-- Text passage --
__________
One-To-Many Join Size: A Random Graph Approach

August 22, 2017

Introduction

Join estimation is traditionally a cornerstone of query optimization.
In general case, precise join estimation is hard. A one-to-many subset of join graphs allows more precise estimation without loss of generality.
From probabilistic perspective, join graph is a random graph conditional on information available to us.
The task is to infer the statistical parameters of join graph distribution and use it to estimate the size of join.

The dominant approach to find join size is histogram approach.
It suffers from high complexity and large storage costs. Several approaches partially solve this problem (Ioannidis and Poosala (1995), Poosala, Haas, Ioannidis, and Shekita (1996))
Another option is to sample and estimate join on smaller subset of tuples.
Statistically, sample must be representative to have properties of true population. To satisfy this, the sample must be large, making sampling meaningless.
There are several approaches that make sampling more efficient (Lipton, Naughton, and Schneider (1990), Haas and Swami (1995)).
We use random graph approach that was first described by Erdos and Renyi (1960). Bipartite graph case was studied in Newman, Strogatz, and Watts (2001).

Consider an arbitrary set of relations \(R_1,\, R_2, \dots,\, R_n\) that have one-to-many relationship model.
Let us denote \(K_i\) as the size of the \(R_i\), and \(d^r_i,\, d^l_i\) as the amount of dangling tuples from joint attribute on the right ("one") and the left ("many") side of join relationship.
Let us form a join graph where node represents an item in the relation \(R_i\). The edge indicates the nodes share joint attribute.
Given the join graph, we estimate the size of a join as a number of nodes in \(R_n\) that that are connected to a node in \(R_1\).
__________
-- Data supplied --
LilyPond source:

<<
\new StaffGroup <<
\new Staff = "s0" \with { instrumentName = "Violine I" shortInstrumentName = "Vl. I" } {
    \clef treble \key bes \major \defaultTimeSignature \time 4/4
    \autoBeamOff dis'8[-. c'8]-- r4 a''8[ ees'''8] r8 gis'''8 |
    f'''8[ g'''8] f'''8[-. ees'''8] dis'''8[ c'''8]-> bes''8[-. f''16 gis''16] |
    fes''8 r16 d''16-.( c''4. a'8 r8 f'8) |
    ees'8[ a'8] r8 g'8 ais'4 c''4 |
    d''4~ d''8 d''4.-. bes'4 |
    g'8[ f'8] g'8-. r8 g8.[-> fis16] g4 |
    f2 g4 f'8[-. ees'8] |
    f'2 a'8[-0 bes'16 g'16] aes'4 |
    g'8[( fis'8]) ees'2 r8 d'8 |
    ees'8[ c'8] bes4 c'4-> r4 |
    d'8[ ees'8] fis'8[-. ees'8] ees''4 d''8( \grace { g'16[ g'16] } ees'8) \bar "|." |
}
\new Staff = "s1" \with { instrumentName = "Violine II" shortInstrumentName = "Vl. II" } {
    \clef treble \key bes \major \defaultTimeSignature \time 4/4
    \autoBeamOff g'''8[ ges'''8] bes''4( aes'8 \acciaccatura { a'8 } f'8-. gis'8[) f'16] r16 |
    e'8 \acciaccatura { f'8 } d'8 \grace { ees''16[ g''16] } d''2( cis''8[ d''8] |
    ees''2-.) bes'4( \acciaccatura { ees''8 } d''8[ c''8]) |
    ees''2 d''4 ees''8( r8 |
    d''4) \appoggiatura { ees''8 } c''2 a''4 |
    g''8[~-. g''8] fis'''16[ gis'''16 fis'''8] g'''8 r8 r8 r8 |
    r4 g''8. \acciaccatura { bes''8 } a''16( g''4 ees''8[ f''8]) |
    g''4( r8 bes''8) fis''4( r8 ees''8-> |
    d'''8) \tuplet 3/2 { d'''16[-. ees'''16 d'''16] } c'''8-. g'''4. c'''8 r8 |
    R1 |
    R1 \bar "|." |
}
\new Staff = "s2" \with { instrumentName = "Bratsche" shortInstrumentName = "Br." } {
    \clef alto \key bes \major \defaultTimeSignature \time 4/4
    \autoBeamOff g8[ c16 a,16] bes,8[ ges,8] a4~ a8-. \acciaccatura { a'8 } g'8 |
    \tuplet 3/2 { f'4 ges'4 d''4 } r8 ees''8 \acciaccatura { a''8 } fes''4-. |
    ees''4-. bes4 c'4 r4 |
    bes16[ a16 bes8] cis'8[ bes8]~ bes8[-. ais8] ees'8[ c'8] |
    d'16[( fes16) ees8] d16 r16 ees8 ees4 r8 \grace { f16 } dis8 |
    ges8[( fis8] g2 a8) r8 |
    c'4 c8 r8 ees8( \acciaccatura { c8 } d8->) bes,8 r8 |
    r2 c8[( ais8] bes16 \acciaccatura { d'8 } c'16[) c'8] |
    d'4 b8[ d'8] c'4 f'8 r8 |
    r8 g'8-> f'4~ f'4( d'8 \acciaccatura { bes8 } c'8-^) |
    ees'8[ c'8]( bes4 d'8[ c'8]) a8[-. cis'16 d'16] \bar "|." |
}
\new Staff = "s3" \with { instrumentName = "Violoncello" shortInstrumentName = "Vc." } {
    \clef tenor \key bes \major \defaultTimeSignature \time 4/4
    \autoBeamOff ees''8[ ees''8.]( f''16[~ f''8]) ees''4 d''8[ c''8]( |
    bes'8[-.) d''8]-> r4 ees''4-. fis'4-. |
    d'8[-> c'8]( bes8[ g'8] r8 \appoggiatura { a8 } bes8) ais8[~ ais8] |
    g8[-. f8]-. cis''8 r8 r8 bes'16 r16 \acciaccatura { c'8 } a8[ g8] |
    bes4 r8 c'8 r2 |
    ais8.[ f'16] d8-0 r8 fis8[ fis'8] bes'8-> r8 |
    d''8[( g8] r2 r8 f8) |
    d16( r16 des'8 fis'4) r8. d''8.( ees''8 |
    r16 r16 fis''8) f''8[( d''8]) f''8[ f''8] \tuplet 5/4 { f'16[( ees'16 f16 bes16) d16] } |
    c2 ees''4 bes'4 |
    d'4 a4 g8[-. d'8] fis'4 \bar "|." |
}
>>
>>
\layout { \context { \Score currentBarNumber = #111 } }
__________
-- What to do --
1 – Answer these questions from the text on join size estimation:
(a) What two drawbacks does the histogram approach suffer from?
(b) Who first described the random graph approach, and in what year?
(c) In which work was the bipartite graph case studied?
2 – Tally the lines in the listing that contain the string "tuplet", where case must match. Reply with the number only.

-- Expected results --
1 –
(a) High complexity and large storage costs.
(b) Erdos and Renyi, in 1960.
(c) Newman, Strogatz, and Watts (2001).

2 – 3